As a Shaman, Danyal walked the grounds of the Asylum, much as he’d walked the streets of Vision in the years before he’d been assigned to the Temple of Sorrow. And he walked around the porch thrice a day, making his presence a balance between the world and the troubled hearts confined to this place, and making himself available to anyone, inmate or staff, who wanted to talk.
This time he stopped when he came abreast of the woven lounge chair Lee occupied.
“You look content,” Danyal said quietly. Lee’s eyes were closed. Zhahar had been putting the eyedrops in morning and evening, but it was too soon to expect any change in the cloudiness. Still, he would like to see the man’s eyes.
And he was curious what Lee might have seen in his own eyes.
“I am content,” Lee replied with a smile. “There is shade, a breeze, a comfortable chair, water to drink, and I have nothing to do.”
“Would you like something to do?”
Lee laughed. “Daylight, no. Do you know how long it’s been since I’ve had the luxury of doing nothing for this many days?”
“How long has it been?” Danyal asked, lacing his v
oice with amusement.
“Since I finished my training at the Bridges’ School and started traveling to maintain the bridges needed to connect various landscapes. Even when I stayed over a day somewhere to rest, there was always the weight of duty.” Lee’s good humor faded. “But a blind man can’t wander through the landscapes on his own, so that duty isn’t mine anymore.”
And that’s both a relief and a sorrow for you, Danyal thought. “Come along. On your feet.”
Lee tensed. “Why?”
“We’re going to take a walk.”
“Why would anyone want to take a walk in this heat?”
Not hostile, but definitely the tone of a man who wasn’t used to taking orders—and was wary of obeying most of the ones he was given.
Danyal looked at the screened window above the chair where Lee sat.
“Because I would like to understand you better,” he said. “Because the room behind you is currently unoccupied and has a window that looks out onto the porch—and it gets the cooler night air. Because I could decide you are rational enough to be given that room and some privileges instead of being returned to an isolation cell after the evening meal.”

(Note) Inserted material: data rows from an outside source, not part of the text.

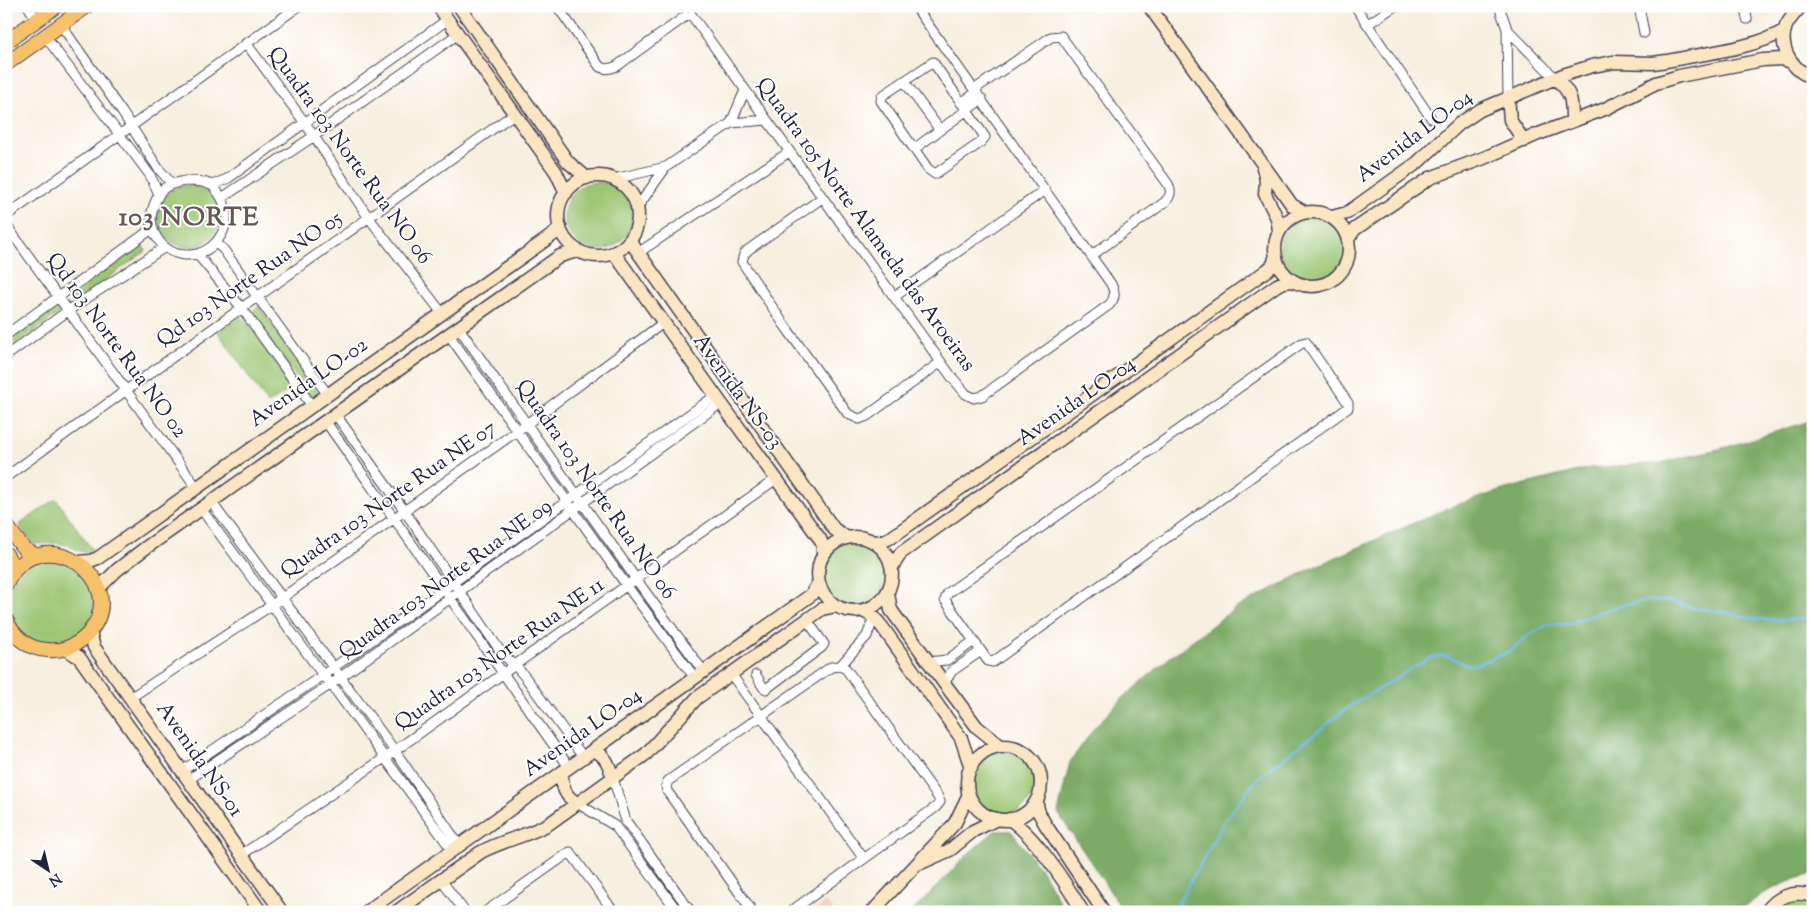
<svg xmlns="http://www.w3.org/2000/svg" width="1819" height="918" viewBox="0 0 1819 918" font-family="'Sorts Mill Goudy',serif">
<rect width="100%" height="100%" fill="#fff"/>
<filter id="ink" filterUnits="userSpaceOnUse"><feTurbulence type="fractalNoise" baseFrequency=".02" numOctaves="2"/><feDisplacementMap in="SourceGraphic" scale="10" xChannelSelector="R" yChannelSelector="G"/><feConvolveMatrix kernelMatrix="1 2 1 2 8 2 1 2 1" color-interpolation-filters="sRGB"/></filter>
<filter id="wash" filterUnits="userSpaceOnUse"><feTurbulence type="fractalNoise" baseFrequency=".0096" numOctaves="4" result="noise"/><feDisplacementMap in="SourceGraphic" scale="20" xChannelSelector="R" yChannelSelector="G"/><feGaussianBlur stdDeviation="1.12" result="paint"/><feColorMatrix in="noise" values="0 0 0 0 0 0 0 0 0 0 0 0 0 0 0 0 0 1.4 0 .05"/><feComposite in="paint" operator="in"/></filter>
<g filter="url(#wash)">
<rect width="100%" height="100%" fill="#f7efdf"/>
<!-- built -->
<path fill="#f3d4bf" d="M825,902L833,909L831,912H814Z"/>
<!-- green -->
<path fill="#9bc673" stroke="#5e7457" d="M564 216a34 34 0 1 1 68 0a34 34 0 1 1-68 0Z
M158 216a31 31 0 1 1 62 0a31 31 0 1 1-62 0Z
M1279 249a33 33 0 1 1 66 0a33 33 0 1 1-66 0Z
M140,242L146,251L74,302L67,294Z
M56,303L62,311L6,351V340Z
M259,306L322,397L314,402L250,313Z
M242,316L293,387L268,404L218,332Z
M56,499L93,551C83,557 73,545 63,544C53,542 44,544 34,544L19,525Z
M823 574a33 33 0 1 1 66 0a33 33 0 1 1-66 0Z
M8 602a43 43 0 1 1 86 0a43 43 0 1 1-86 0Z
M973 783a31 31 0 1 1 62 0a31 31 0 1 1-62 0Z
M1796,899L1813,903V912H1772L1780,904Z"/>
<!-- forest -->
<path fill="#7cab65" stroke="#4f6650" d="M1813,420V873C1786,882 1760,892 1739,912H1122L1116,900L1058,813L1070,762L1095,727L1122,699L1169,658L1234,609L1316,566L1453,506L1506,489L1590,468L1660,463L1727,447Z
M995,831H1011L1043,872L1065,912H912L971,851Z"/>
<g fill="none" stroke-linecap="round" stroke-linejoin="round">
<!-- stream -->
<path stroke="#6cb8e5" stroke-width="2.5" d="M1173,912L1225,820L1258,778L1350,706L1428,659L1440,656H1448L1465,664L1475,665L1510,651L1530,634L1547,625L1568,624L1615,607L1642,601H1670L1694,608L1723,612L1756,619L1784,620L1813,618"/>
</g>
</g>
<g filter="url(#ink)">
<g fill="none" stroke-linecap="round" stroke-linejoin="round">
<defs>
<path id="street" d="M28,6L37,20
M557,6L600,67C606,70 611,69 617,66L690,13
M685,6L951,376L966,394L974,398L982,396L1109,305C1116,298 1115,292 1111,284L915,6
M1355,6L1431,118
M1499,6L1507,29L1508,97
M1639,6L1644,33
M1745,6L1747,19
M1368,24L1395,6
M61,25L122,112L158,168L172,184
M1507,29L1555,78
M45,36L150,175L159,194
M246,43L305,123L369,218L442,313
M933,62L985,137L980,143L935,174L928,169L881,101L882,96Z
M904,81L940,130
M975,89L1051,37L1061,36L1168,184C1172,191 1171,196 1165,202L1091,256
M961,103L977,92
M731,123L767,120
M914,149L982,99
M614,179L666,167L722,129L731,123L745,90
M185,181C194,181 204,181 211,185C214,186 217,191 219,194C238,220 217,257 185,255C160,253 145,227 154,205C156,200 158,195 161,191C168,184 176,183 185,181Z
M212,185L227,179L447,20
M222,198L314,136L458,34
M822,198L748,250L744,254L742,262L785,326L848,414L859,419L867,416L941,362
M637,208L666,167
M6,216L299,6
M6,225L197,488
M216,243L223,249L328,395
M638,253L789,152
M197,254L241,307L312,406
M894,297L1045,190
M459,328L636,579L703,671
M6,335L153,228
M449,335L627,586L695,678
M1306,342L1348,403V408L993,662L988,661L945,600L948,593L1302,343Z
M6,356L69,310L165,247
M336,415L404,510L503,655L515,665L526,678L583,757
M326,422L569,767
M6,477C175,354 346,235 515,113
M212,503L395,751L459,845
M202,510L323,675L331,684L452,850
M928,662L947,660L974,641
M840,666L867,636L874,617
M731,674L864,859
M756,675L763,687L766,689L822,647L824,644L807,620
M944,683L952,671L981,651
M130,698L272,605L517,431L663,323
M182,771L323,675L715,396
M613,778L626,821L691,912
M188,780L331,684L721,403
M577,803L615,826L678,912
M241,855L386,757L776,479
M441,880L465,912
M485,912L570,852L614,912
M753,912L667,791L666,786L668,781L831,667L840,666
M790,912L936,807L940,802L938,797L846,669L840,666"/>
<path id="secondary" d="M438,6L556,172L566,193
M459,6L568,162L587,178
M1149,6L1292,205L1304,212
M1801,6C1796,12 1790,18 1786,26C1778,46 1792,72 1813,77
M1555,78C1572,93 1572,99 1572,121
M1508,97L1510,120L1524,141
M1263,168L1266,180L1265,194L1277,218L1279,230
M558 216a40 40 0 1 1 80 0a40 40 0 1 1-80 0Z
M1275 249a37 37 0 1 1 74 0a37 37 0 1 1-74 0Z
M1332,217L1347,213L1417,163L1459,124L1480,110L1563,75L1592,66L1614,62L1653,63L1667,61C1700,54 1757,48 1785,30
M1348,239L1355,229L1430,178L1484,158L1536,135L1605,109L1656,83L1679,76L1763,60L1783,59L1793,63
M630,241L834,529L847,538
M614,253L721,403L820,539L823,546V555
M818 574a37 37 0 1 1 74 0a37 37 0 1 1-74 0Z
M875,542L883,541L892,537L1266,271L1273,265L1275,258
M78,562L90,561L98,558L554,234L560,227
M892,567L901,553L1277,285L1284,282L1293,281
M98,589L117,570L144,549L560,256L577,251
M888,593L891,610L944,683L977,727L1002,747
M863,611L874,617L883,628L961,738L971,768
M91,629V637L94,647L282,912
M65,649L79,657L261,912
M967 783a37 37 0 1 1 74 0a37 37 0 1 1-74 0Z
M593,750C606,755 609,765 613,778
M562,772C562,786 564,796 577,803
M1036,801L1039,813L1045,824L1104,912
M1009,819C1036,836 1066,884 1083,912
M921,863L950,850L973,831L997,819
M366,912L811,595L819,582
M396,912L481,852C503,840 528,836 550,823L646,754L697,698L822,609L836,606
M872,912L955,823L969,794
M1766,912C1777,896 1794,890 1813,896"/>
<path id="primary" d="M6,42L56,6
M6,64L87,6
M6,525L24,549L37,556
M6,554L11,563L12,574
M6,585C37,514 136,579 88,634C78,645 62,652 47,650C28,649 14,637 6,620"/>
</defs>
<!-- street casing -->
<use href="#street" stroke="#424154" stroke-width="11"/>
<!-- secondary casing -->
<use href="#secondary" stroke="#424154" stroke-width="15"/>
<!-- primary casing -->
<use href="#primary" stroke="#424154" stroke-width="16"/>
<!-- street -->
<use href="#street" stroke="#fff" stroke-width="9"/>
<!-- secondary -->
<use href="#secondary" stroke="#fbe6c4" stroke-width="12"/>
<!-- primary -->
<use href="#primary" stroke="#f6c16b" stroke-width="14"/>
</g>
</g>
<g text-anchor="middle" dominant-baseline="central" stroke-width="4" stroke-linejoin="round" paint-order="stroke">
<!-- street labels -->
<g font-size="21" fill="#22223b" stroke="#fff">
<text transform="translate(1415 137) rotate(-37)">Avenida LO-04</text>
<text transform="translate(349 156) rotate(54)">Quadra 103 Norte Rua NO 06</text>
<text transform="translate(865 225) rotate(54)">Quadra 105 Norte Alameda das Aroeiras</text>
<text transform="translate(250 280) rotate(-35)">Qd 103 Norte Rua NO 05</text>
<text transform="translate(116 346) rotate(54)">Qd 103 Norte Rua NO 02</text>
<text transform="translate(309 383) rotate(-35)">Avenida LO-02</text>
<text transform="translate(737 392) rotate(54)">Avenida NS-03</text>
<text transform="translate(1077 402) rotate(-35)">Avenida LO-04</text>
<text transform="translate(595 490) rotate(55)">Quadra 103 Norte Rua NO 06</text>
<text transform="translate(389 500) rotate(-35)">Quadra 103 Norte Rua NE 07</text>
<text transform="translate(446 580) rotate(-36)">Quadra 103 Norte Rua NE 09</text>
<text transform="translate(500 655) rotate(-35)">Quadra 103 Norte Rua NE 11</text>
<text transform="translate(583 733) rotate(-35)">Avenida LO-04</text>
<text transform="translate(199 760) rotate(55)">Avenida NS-01</text>
</g>
<!-- district labels -->
<g font-size="26" font-weight="bold" letter-spacing="1" fill="#675558" stroke="#fff">
<text x="189" y="218">103 NORTE</text>
</g>
</g>
<!-- margin -->
<rect width="1819" height="918" fill="none" stroke="#fff" stroke-width="25"/>
<!-- north arrow -->
<g transform="translate(48 870) rotate(145)" stroke="#ffffff" stroke-width="4" paint-order="stroke">
<path d="M0-4L9 19L0 12L-9 19Z" fill="#22223b"/>
<text y="-8" font-size="14" font-weight="bold" text-anchor="middle" fill="#22223b">N</text>
</g>
</svg>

“Be lazy and stay in isolation or take a walk and get a real room.” Lee swung his legs off the lounge chair and got to his feet. “You drive a hard bargain, Shaman. You’re an amateur compared to my mother, but still, you drive a hard bargain.”

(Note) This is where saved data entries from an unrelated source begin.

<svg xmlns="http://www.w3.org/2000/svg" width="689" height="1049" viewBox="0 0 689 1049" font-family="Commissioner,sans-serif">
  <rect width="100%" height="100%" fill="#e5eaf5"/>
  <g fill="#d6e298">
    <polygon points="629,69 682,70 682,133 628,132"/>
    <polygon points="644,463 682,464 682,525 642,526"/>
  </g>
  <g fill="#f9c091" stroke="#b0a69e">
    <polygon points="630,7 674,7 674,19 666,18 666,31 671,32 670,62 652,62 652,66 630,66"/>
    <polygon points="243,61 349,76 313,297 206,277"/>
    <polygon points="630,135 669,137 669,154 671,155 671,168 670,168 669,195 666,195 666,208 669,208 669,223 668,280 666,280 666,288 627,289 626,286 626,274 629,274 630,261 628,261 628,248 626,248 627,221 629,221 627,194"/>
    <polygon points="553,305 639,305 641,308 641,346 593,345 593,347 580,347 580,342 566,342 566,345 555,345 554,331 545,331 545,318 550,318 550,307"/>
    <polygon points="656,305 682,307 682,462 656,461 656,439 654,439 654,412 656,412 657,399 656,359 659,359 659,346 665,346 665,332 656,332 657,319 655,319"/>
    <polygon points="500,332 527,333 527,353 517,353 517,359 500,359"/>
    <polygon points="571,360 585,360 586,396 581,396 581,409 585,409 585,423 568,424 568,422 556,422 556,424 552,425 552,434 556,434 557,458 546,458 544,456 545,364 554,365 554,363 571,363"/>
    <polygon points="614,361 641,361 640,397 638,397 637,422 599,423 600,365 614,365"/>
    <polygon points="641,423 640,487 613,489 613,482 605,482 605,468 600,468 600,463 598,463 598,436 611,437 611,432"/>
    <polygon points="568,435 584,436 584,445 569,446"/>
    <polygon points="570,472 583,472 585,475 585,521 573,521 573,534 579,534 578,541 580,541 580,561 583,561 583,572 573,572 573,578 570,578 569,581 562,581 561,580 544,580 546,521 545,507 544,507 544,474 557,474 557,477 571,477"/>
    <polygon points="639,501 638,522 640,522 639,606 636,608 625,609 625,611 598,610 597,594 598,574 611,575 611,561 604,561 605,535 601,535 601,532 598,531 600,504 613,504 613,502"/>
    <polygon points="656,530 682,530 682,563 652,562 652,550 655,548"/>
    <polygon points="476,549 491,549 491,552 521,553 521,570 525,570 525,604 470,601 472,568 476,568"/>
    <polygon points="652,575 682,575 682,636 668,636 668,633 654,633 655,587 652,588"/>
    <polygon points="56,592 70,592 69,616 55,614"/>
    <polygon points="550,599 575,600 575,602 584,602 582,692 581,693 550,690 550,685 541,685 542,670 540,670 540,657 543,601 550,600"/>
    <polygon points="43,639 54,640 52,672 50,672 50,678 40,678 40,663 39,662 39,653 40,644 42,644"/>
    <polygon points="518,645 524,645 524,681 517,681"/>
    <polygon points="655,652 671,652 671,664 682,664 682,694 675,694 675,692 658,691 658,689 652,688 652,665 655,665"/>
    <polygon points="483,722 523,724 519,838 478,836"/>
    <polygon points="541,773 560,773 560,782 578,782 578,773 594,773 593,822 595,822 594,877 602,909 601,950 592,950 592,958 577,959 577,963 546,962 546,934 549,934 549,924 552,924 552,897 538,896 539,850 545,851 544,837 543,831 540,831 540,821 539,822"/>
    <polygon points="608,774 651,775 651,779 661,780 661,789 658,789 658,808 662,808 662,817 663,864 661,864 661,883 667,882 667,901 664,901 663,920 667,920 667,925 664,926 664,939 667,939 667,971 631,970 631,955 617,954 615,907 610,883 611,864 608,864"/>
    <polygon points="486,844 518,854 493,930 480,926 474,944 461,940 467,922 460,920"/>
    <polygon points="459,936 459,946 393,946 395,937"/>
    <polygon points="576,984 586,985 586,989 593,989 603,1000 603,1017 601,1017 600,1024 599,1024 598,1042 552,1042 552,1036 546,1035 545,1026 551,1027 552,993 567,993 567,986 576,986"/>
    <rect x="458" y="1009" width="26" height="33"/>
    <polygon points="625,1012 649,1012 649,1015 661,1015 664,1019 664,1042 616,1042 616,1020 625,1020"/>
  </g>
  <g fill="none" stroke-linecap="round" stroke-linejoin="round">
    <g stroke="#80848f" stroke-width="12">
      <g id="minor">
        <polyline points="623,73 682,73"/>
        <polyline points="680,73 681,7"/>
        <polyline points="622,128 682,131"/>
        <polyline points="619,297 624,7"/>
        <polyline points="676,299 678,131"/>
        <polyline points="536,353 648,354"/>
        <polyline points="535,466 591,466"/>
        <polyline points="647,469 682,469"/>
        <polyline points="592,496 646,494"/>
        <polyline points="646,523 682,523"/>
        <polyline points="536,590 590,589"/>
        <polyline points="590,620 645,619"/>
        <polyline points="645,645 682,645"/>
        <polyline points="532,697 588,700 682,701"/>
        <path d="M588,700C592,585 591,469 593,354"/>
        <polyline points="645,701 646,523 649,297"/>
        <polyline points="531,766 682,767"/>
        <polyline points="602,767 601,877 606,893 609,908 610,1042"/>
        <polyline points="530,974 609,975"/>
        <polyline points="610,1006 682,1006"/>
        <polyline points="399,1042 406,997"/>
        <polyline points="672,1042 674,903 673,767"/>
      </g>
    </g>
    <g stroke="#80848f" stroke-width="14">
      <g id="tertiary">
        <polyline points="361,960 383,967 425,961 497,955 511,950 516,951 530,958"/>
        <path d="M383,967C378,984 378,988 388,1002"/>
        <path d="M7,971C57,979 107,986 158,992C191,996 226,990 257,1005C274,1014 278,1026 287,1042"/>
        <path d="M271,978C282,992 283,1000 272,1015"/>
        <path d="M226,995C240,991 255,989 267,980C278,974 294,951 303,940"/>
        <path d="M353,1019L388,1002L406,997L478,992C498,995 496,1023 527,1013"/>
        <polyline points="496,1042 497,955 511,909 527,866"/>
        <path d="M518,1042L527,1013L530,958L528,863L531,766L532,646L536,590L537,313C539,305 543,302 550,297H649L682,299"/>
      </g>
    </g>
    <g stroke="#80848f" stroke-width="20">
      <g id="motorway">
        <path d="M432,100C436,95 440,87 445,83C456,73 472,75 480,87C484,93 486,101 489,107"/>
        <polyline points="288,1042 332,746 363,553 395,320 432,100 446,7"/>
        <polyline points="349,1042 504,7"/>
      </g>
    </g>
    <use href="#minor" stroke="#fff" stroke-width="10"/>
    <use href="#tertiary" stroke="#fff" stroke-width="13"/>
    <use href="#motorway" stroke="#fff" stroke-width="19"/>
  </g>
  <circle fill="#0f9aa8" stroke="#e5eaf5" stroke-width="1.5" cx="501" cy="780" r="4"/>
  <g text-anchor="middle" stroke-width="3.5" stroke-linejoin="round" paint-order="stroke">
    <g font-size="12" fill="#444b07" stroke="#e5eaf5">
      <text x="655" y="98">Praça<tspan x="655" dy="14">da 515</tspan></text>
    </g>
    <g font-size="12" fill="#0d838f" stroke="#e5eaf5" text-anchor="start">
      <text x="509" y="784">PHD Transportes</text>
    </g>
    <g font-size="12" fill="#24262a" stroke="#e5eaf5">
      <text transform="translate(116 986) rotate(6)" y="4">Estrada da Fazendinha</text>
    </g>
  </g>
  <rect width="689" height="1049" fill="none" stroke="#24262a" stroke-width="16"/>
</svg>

“Put on your glasses, then take my arm,” Danyal said. After Lee put on the dark glasses and wrapped a hand around Danyal’s upper arm, they headed toward one of the porch doors that opened onto the grounds. Danyal nodded to Nik, who unlocked the door and held it open for them. “Two steps down.”
They navigated the steps, then headed off on one of the paths toward the decorative water garden that was shaded by palm trees—a mystery whose sudden appearance had startled the groundskeepers and unsettled him.
“Waterfall?” Lee asked when they paused.
“A created one,” Danyal replied. “And a clever one. The cascade of water over a series of stone ledges produces a restful, pleasing sound. A small windmill drives the pump that circulates the water. It has a crank, so when there is no wind, it can be manually turned. There are plants in and around the water that the groundskeepers are not familiar with, as well as several gold and white fish with long, graceful tails.”